RECORD SET section start

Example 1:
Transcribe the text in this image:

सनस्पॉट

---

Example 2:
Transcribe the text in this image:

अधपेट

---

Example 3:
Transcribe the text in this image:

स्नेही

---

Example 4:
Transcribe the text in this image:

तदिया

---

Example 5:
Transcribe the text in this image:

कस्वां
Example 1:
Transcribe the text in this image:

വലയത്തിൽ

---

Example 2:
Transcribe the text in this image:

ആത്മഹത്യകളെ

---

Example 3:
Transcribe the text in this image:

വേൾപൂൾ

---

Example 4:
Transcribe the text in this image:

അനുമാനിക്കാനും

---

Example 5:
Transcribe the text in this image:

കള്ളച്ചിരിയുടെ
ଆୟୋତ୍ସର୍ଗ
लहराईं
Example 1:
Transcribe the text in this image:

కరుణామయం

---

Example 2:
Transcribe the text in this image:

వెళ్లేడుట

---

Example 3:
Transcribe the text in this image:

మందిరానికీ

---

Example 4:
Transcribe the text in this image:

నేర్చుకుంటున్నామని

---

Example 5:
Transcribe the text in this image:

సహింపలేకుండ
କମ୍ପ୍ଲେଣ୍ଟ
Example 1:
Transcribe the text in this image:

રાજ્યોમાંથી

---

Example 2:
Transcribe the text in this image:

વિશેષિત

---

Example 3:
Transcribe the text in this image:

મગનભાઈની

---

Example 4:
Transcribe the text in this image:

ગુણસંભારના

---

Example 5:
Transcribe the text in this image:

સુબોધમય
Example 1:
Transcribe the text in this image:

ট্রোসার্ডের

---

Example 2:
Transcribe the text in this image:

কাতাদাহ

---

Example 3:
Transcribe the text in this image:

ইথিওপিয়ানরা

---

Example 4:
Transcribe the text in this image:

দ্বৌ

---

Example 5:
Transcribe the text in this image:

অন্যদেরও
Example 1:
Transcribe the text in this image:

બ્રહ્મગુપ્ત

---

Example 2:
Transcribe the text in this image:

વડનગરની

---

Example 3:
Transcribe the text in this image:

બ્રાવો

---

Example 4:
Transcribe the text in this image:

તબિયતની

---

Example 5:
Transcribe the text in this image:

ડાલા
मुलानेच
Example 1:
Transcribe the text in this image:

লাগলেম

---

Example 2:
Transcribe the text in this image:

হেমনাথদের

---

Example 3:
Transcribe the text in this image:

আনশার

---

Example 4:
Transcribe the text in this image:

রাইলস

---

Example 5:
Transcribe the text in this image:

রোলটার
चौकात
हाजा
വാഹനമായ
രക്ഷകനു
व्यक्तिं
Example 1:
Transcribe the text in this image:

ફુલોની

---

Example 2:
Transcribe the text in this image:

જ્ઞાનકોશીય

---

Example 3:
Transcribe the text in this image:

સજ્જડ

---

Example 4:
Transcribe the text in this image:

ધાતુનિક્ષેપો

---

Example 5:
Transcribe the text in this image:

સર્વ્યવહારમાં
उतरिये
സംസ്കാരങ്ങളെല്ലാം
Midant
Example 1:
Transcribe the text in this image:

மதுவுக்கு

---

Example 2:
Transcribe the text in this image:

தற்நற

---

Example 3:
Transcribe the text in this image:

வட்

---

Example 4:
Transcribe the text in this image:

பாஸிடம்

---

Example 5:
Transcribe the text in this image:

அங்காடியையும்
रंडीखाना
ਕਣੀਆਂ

RECORD SET section end

__EXERCISE DESCRIPTION__
When you answer, repeat each entry exactly as it appears above.

__SOLUTION BELOW__
Example 1:
Transcribe the text in this image:

सनस्पॉट

---

Example 2:
Transcribe the text in this image:

अधपेट

---

Example 3:
Transcribe the text in this image:

स्नेही

---

Example 4:
Transcribe the text in this image:

तदिया

---

Example 5:
Transcribe the text in this image:

कस्वां
Example 1:
Transcribe the text in this image:

വലയത്തിൽ

---

Example 2:
Transcribe the text in this image:

ആത്മഹത്യകളെ

---

Example 3:
Transcribe the text in this image:

വേൾപൂൾ

---

Example 4:
Transcribe the text in this image:

അനുമാനിക്കാനും

---

Example 5:
Transcribe the text in this image:

കള്ളച്ചിരിയുടെ
ଆୟୋତ୍ସର୍ଗ
लहराईं
Example 1:
Transcribe the text in this image:

కరుణామయం

---

Example 2:
Transcribe the text in this image:

వెళ్లేడుట

---

Example 3:
Transcribe the text in this image:

మందిరానికీ

---

Example 4:
Transcribe the text in this image:

నేర్చుకుంటున్నామని

---

Example 5:
Transcribe the text in this image:

సహింపలేకుండ
କମ୍ପ୍ଲେଣ୍ଟ
Example 1:
Transcribe the text in this image:

રાજ્યોમાંથી

---

Example 2:
Transcribe the text in this image:

વિશેષિત

---

Example 3:
Transcribe the text in this image:

મગનભાઈની

---

Example 4:
Transcribe the text in this image:

ગુણસંભારના

---

Example 5:
Transcribe the text in this image:

સુબોધમય
Example 1:
Transcribe the text in this image:

ট্রোসার্ডের

---

Example 2:
Transcribe the text in this image:

কাতাদাহ

---

Example 3:
Transcribe the text in this image:

ইথিওপিয়ানরা

---

Example 4:
Transcribe the text in this image:

দ্বৌ

---

Example 5:
Transcribe the text in this image:

অন্যদেরও
Example 1:
Transcribe the text in this image:

બ્રહ્મગુપ્ત

---

Example 2:
Transcribe the text in this image:

વડનગરની

---

Example 3:
Transcribe the text in this image:

બ્રાવો

---

Example 4:
Transcribe the text in this image:

તબિયતની

---

Example 5:
Transcribe the text in this image:

ડાલા
मुलानेच
Example 1:
Transcribe the text in this image:

লাগলেম

---

Example 2:
Transcribe the text in this image:

হেমনাথদের

---

Example 3:
Transcribe the text in this image:

আনশার

---

Example 4:
Transcribe the text in this image:

রাইলস

---

Example 5:
Transcribe the text in this image:

রোলটার
चौकात
हाजा
വാഹനമായ
രക്ഷകനു
व्यक्तिं
Example 1:
Transcribe the text in this image:

ફુલોની

---

Example 2:
Transcribe the text in this image:

જ્ઞાનકોશીય

---

Example 3:
Transcribe the text in this image:

સજ્જડ

---

Example 4:
Transcribe the text in this image:

ધાતુનિક્ષેપો

---

Example 5:
Transcribe the text in this image:

સર્વ્યવહારમાં
उतरिये
സംസ്കാരങ്ങളെല്ലാം
Midant
Example 1:
Transcribe the text in this image:

மதுவுக்கு

---

Example 2:
Transcribe the text in this image:

தற்நற

---

Example 3:
Transcribe the text in this image:

வட்

---

Example 4:
Transcribe the text in this image:

பாஸிடம்

---

Example 5:
Transcribe the text in this image:

அங்காடியையும்
रंडीखाना
ਕਣੀਆਂ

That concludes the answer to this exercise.